After our typical, frantic last minute packing scrambles, our 6 bags and 85 lbs of luggage consisting of three carry-ons and three checkers made it to San Francisco
International with Goldilocks’ timing—not too early and not too late. We got all of what we needed to get done in the airport and made it to the gate a short time before they called our seats. The San Francisco Airport portion of our journey went smoothly other than the jolting sight of a gentleman washing his dentures in the airport restroom sink. I got over that quick enough, fortunately.
When the long flight dropped us in Frankfurt, we passed by the typically disinterested German border agent who could care less whether we knew Bill Schmelzer or not. Moving on, we reached to the always way-to-thorough German airport security. I always cringe at going through security in Frankfort, remembering a prior personal body search administered by a particularly detailed agent whose investigation found places on my body that even I didn’t know existed. All that with gruff commands issued three times in German until he was certain that I did not, in fact, understand German. I believe the results of his search were published in several leading medical journals.
This visit to the German Airport security was looking up right away. As we were waiting in line, I noticed that the agent doing the body searches was a friendly and attractive woman. Unfortunately, I must have not been her type as there was no physical search this time. Just my luck! They did look in bemused amazement at the complicated collection of electronic paraphernalia buried in the carry on luggage. The searcher seemed to find the Gorilla Pod rather amusing (http://www.joby.com/uk/products/gorillapod/slr/) and gave Becky a knowing wink. I’m not quite sure what the woman luggage searcher thought it was!
After a 6 hour layover (or beer vom fass and pretzel tasting, depending on your perspective) in the Frankfurt Airport, we boarded out flight to Rome. From the airport in Rome, we caught the train to Roma Termini Stazione that is close to our room. Belmont to Rome, our trip took us about 24 hours.

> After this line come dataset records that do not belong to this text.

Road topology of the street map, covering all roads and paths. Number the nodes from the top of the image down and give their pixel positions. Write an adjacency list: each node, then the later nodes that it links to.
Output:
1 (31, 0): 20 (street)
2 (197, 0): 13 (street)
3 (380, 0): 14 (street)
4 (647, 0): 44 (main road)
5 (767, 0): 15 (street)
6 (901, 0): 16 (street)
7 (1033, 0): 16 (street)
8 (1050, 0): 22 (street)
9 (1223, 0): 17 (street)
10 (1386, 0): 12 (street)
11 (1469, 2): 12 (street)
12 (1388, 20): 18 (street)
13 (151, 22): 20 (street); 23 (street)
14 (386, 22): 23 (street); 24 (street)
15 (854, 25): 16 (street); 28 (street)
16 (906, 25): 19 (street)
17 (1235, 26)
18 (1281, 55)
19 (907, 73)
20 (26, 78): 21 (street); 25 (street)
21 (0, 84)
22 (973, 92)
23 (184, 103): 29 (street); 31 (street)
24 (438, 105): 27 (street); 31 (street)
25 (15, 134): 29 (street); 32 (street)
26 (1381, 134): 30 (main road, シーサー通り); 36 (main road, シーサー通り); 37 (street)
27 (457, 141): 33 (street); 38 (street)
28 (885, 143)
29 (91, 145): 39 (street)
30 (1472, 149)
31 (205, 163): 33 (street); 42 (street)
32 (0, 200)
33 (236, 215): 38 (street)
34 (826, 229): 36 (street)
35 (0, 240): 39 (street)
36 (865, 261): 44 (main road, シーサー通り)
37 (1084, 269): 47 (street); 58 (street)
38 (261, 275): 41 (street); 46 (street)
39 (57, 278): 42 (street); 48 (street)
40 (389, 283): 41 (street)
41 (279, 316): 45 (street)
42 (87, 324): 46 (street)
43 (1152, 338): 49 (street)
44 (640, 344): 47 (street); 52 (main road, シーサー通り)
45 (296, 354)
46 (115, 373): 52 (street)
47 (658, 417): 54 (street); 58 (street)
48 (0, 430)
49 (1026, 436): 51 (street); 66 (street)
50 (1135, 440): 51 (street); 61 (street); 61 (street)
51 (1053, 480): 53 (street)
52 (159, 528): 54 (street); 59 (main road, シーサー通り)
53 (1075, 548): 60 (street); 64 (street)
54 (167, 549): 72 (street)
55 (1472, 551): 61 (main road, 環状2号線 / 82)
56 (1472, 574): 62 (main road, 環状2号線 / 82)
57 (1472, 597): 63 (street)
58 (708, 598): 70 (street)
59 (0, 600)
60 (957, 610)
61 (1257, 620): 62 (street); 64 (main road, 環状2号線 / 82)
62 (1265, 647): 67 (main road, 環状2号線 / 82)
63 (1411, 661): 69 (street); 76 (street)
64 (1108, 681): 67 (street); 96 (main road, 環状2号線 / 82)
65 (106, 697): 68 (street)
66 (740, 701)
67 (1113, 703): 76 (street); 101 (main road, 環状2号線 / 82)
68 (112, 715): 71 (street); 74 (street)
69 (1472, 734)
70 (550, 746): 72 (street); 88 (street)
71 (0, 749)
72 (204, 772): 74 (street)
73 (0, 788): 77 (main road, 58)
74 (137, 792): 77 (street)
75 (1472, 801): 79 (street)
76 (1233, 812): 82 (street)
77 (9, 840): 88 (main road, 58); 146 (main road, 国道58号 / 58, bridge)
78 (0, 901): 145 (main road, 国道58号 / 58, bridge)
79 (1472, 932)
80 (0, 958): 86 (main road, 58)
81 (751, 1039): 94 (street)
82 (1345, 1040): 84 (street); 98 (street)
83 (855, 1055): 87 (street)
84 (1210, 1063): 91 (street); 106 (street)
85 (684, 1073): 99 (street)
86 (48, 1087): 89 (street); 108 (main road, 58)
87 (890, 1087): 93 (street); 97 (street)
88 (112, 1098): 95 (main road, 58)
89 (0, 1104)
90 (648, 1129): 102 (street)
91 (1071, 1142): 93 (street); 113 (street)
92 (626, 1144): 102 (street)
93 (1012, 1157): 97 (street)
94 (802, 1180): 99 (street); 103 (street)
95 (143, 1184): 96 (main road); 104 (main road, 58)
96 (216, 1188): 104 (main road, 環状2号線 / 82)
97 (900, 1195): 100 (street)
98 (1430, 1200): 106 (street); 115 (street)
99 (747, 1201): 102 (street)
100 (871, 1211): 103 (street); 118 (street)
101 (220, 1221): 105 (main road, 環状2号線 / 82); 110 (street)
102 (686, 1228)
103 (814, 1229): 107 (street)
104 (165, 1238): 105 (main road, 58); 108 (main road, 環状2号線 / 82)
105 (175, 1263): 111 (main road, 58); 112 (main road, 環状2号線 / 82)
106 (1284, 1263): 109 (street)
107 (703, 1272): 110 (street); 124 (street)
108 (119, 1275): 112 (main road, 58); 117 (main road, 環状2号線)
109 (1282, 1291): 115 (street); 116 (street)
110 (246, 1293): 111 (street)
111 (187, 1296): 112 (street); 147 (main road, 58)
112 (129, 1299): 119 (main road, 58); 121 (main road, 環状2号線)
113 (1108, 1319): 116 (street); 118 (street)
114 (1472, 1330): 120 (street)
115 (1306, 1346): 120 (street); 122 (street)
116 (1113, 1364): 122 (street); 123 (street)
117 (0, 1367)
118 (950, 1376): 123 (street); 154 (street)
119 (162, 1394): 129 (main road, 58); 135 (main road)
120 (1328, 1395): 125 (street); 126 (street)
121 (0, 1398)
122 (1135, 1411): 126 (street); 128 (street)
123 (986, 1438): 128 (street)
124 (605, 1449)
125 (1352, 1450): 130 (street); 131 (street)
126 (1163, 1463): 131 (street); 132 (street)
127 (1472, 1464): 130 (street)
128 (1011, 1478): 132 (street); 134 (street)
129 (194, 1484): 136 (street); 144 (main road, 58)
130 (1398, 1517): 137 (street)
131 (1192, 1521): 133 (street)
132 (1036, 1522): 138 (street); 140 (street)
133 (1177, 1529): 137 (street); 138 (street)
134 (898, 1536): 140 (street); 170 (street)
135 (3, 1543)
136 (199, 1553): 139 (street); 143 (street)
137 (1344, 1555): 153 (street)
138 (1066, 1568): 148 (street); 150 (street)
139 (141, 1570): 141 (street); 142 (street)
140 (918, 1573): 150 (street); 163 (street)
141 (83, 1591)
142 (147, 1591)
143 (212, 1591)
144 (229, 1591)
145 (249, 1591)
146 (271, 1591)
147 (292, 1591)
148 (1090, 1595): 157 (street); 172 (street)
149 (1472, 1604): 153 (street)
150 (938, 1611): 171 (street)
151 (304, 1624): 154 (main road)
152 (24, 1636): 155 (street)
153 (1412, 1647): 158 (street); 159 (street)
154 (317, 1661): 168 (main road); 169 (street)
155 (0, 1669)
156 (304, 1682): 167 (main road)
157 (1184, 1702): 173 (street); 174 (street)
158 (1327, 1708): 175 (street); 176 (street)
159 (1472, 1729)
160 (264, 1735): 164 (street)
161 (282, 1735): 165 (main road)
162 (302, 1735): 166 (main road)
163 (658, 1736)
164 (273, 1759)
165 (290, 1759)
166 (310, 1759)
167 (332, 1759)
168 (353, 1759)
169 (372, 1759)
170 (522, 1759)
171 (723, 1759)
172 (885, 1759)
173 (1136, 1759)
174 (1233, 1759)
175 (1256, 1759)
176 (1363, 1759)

A recent rain shower had passed, leaving the streets of Rome shiny and slick and the air fresh, cool, and moist as we scrapped, rolled, and rattled our luggage brigade over cobblestones to our room check-in location. We are staying at a room associated with The Beehive (http://www.the-beehive.com/). The Beehive proper is an upper scale hostel that offers private single rooms and rooms in nearby apartments along with the more traditional hostel-style dormitory housing. It seems to cater to English-speaking tourists. Though our room was located in an apartment nearby, we did get to see that The Beehive was clean and smartly decorated with lots of artwork. The smell of the food from The Beehive’s restaurant permeated the air and brought pangs of hunger to our travel confused bodies. We decided to eat at The Beehive.
The “restaurant” at The Beehive was really more of a small kitchen with 6 tables. A chalkboard listed the night’s food offerings, all vegetarian, but no prices. We were low on euros as we had to pay for our room upfront with cash, so we asked what the prices were.
“Whatever you want to pay,” our chef/waitress responded.
Still somewhat confused, we sat down and ordered a salad, pasta, and spelt soup, to be shared along with two glasses of wine. The food was surprisingly good with the homemade noodles in the pasta topped with a creamy tomato, ricotta, basil, eggplant, and garlic sauce being our favorite. I’d go out of my way to eat more of that!
Still confused, we asked our hostess to suggest a price for the meal. She said 16 euros, which seemed so much like a steal that we left her 20 euros. The meal was a good start to our visit to Roma.